- **ASSIGNMENT**
If a line of the material contains "Jayesh", copy it.

- **SOURCE INFORMATION**
---+---

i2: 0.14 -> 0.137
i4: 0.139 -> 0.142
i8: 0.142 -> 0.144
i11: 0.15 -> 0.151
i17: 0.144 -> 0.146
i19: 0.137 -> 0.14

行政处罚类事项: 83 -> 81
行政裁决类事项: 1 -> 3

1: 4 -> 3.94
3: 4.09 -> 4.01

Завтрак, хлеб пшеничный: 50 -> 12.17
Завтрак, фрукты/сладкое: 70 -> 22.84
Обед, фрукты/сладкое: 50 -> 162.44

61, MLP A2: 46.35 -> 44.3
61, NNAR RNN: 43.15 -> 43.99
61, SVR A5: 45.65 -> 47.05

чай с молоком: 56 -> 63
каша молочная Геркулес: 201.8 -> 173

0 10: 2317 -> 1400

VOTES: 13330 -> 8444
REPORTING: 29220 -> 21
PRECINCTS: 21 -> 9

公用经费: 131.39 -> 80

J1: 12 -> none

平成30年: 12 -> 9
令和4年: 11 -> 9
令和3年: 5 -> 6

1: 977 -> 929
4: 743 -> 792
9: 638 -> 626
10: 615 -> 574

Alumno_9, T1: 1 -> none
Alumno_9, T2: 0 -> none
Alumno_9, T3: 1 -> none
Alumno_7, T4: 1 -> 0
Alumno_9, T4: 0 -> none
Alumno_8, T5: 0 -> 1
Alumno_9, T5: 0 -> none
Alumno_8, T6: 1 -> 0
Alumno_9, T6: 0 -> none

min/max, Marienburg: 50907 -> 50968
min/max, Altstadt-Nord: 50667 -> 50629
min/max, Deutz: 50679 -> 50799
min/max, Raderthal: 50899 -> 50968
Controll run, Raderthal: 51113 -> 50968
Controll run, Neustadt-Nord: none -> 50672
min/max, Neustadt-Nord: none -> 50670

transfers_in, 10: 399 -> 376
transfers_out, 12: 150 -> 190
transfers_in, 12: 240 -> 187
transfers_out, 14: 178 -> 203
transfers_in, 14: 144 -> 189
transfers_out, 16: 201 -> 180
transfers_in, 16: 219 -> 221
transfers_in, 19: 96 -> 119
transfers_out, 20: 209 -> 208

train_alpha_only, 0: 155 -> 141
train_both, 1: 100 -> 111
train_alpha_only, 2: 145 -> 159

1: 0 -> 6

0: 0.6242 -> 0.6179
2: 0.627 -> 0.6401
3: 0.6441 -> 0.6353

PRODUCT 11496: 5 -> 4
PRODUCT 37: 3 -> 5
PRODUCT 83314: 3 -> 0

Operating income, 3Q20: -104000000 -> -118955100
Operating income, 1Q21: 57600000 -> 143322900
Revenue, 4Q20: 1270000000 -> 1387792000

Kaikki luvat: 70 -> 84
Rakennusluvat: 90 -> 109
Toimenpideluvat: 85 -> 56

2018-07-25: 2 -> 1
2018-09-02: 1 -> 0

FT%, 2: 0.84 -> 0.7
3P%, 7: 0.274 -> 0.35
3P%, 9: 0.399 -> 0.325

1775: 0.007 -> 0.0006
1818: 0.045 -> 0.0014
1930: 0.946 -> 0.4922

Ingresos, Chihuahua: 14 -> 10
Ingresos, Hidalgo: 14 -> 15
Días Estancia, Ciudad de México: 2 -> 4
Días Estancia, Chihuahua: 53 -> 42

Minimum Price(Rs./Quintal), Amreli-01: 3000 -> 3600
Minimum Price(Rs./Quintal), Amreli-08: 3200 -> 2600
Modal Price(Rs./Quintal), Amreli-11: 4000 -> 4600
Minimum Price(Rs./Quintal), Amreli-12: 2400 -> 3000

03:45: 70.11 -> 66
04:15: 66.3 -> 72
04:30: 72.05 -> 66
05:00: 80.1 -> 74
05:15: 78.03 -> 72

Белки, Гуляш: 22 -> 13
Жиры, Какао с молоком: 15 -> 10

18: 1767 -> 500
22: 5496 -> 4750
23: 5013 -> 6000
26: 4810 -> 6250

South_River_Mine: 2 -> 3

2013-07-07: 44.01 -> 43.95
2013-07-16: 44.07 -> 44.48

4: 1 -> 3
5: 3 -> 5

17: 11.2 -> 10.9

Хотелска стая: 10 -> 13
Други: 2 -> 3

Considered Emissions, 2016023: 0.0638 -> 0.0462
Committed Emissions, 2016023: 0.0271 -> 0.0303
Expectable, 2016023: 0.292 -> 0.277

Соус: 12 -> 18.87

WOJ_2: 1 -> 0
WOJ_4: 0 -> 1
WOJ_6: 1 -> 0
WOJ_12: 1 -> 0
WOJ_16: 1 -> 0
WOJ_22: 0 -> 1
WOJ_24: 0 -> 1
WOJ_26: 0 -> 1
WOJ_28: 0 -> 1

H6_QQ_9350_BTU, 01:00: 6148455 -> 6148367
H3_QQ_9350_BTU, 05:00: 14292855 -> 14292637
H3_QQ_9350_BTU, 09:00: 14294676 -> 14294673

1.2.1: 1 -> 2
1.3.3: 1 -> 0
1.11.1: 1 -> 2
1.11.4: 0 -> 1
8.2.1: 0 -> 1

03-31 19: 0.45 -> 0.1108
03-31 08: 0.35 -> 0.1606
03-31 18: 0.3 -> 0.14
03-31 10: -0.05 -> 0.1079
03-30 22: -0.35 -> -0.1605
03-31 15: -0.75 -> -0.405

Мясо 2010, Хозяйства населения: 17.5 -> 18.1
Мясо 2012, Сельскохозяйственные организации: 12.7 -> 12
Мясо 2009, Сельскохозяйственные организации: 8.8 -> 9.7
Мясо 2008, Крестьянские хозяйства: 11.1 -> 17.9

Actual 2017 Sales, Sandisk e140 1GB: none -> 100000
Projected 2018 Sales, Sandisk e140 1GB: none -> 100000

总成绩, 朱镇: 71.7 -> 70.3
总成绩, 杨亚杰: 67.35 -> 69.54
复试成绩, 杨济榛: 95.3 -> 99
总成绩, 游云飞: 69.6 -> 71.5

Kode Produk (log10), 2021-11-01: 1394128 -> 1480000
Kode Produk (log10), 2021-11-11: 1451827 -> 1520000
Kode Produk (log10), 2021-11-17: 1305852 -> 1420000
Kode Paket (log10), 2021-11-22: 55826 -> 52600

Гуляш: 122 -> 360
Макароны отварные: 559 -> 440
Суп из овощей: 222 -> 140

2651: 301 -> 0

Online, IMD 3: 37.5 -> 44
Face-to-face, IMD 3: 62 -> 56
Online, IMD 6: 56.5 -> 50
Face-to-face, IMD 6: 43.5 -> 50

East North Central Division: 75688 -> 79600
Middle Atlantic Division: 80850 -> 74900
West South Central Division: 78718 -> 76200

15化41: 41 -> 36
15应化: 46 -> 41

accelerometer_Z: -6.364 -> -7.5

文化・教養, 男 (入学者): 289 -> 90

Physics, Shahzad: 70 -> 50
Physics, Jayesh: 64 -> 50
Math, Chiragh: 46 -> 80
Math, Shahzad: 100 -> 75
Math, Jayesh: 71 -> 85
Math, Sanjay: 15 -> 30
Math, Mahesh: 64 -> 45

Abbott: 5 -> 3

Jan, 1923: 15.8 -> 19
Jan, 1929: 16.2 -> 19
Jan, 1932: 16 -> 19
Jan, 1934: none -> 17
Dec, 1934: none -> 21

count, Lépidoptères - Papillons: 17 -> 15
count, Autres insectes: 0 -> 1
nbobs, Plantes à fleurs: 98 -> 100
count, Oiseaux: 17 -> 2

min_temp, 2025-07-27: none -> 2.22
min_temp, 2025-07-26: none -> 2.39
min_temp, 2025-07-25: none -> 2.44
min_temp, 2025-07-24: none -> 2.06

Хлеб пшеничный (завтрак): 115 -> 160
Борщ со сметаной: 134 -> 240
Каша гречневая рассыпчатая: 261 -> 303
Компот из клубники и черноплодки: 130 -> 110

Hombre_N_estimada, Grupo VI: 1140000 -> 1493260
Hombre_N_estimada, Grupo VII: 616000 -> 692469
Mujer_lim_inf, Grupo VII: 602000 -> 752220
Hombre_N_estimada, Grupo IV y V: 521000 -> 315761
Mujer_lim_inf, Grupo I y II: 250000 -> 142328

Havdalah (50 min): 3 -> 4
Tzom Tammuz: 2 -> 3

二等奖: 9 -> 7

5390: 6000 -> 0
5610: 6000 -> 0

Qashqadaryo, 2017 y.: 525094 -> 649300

---+---

- **ANSWER AREA**
Physics, Jayesh: 64 -> 50
Math, Jayesh: 71 -> 85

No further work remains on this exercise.